Thursday’s executive order mandates that athletic departments that brought in more than $125 million during the last academic year must increase the number of scholarships they provide to athletes in non-revenue sports. Athletic departments that brought in at least $50 million cannot reduce the number of scholarships they offer in those sports.

The overwhelming majority of schools in the four power conferences reach the $50 million threshold, while roughly 30 to 40 schools have topped the $125 million mark in recent years. Many of those highest earning schools have already publicly announced plans to increase their scholarship totals.

The order also calls on the Secretary of Labor and the National Labor Relations Board to clarify college athletes’ employment status in a way that will “maximize the educational benefits and opportunities” for all athletes. It does not provide any specific timeline for those agencies to act.

As schools begin paying their athletes, college sports leaders remain adamantly opposed to treating them as employees. Those leaders say that many schools could not afford to field the same number of teams if all athletes are declared to be employees. They also say most college athletes do not want to be employees.

Two separate groups of athletes have asked the NLRB to recognize them as employees in the past two years. Both cases were dropped shortly after Trump was elected.

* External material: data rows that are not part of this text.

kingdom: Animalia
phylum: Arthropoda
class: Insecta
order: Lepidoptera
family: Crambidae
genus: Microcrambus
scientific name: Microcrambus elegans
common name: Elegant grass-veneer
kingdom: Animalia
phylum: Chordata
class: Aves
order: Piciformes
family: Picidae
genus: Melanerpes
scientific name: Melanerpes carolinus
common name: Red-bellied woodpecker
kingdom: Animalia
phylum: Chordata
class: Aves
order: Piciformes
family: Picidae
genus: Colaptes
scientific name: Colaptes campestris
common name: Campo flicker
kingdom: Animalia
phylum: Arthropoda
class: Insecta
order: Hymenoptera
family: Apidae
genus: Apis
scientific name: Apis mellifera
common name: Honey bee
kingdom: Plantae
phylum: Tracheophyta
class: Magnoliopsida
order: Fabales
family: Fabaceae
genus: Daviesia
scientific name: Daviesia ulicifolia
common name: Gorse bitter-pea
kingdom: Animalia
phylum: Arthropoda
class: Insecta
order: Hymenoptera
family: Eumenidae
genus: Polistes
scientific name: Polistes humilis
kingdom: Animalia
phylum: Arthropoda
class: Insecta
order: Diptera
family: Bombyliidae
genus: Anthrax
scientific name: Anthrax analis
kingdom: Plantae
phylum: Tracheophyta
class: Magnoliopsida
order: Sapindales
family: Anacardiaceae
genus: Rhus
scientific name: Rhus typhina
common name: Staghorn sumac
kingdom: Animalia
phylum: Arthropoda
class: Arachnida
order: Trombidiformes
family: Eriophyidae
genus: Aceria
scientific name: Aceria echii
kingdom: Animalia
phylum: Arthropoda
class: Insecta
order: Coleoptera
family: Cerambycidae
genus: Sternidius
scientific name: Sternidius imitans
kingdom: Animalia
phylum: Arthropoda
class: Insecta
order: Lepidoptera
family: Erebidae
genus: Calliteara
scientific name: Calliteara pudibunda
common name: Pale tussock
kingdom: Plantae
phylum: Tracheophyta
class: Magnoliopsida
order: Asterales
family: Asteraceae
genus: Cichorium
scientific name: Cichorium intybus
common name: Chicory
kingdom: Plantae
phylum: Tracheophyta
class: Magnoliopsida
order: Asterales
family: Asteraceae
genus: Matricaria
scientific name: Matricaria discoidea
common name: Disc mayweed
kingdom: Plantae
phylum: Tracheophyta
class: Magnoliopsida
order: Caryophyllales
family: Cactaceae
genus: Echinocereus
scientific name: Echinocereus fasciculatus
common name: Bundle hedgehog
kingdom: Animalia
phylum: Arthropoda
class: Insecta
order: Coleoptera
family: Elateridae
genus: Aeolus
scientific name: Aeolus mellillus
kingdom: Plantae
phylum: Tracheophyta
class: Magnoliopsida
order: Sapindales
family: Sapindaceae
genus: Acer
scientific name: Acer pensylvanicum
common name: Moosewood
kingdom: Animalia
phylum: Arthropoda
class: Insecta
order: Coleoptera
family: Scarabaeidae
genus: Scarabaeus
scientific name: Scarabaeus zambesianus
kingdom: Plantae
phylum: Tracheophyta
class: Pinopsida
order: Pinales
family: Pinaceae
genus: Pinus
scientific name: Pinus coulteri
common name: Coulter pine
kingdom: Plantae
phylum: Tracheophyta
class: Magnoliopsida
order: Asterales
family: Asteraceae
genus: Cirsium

If the NLRB declares college athletes are not employees, future athletes will not be able to form a union and bargain for more money or better working conditions.

Several football coaches have recently said they believe it would make more sense — and provide more stability — if their players were considered employees and were able to collectively bargain.

“The best way to do it is to make it where players are employees and you have a salary cap,” Louisville coach Jeff Brohm told ESPN earlier this month. “If players are getting paid, why don’t we just do it the correct way? The amateurism isn’t there anymore. Let’s not pretend that it is.”

There is one ongoing federal case (Johnson v. NCAA) that argues athletes should be considered employees under the Fair Labor Standards Act. The plaintiff’s attorney in that case, Paul McDonald, has previously argued that any action that blocks college athletes from being employees would be unconstitutional because it would treat the work athletes do as different than the work of other students who hold campus jobs.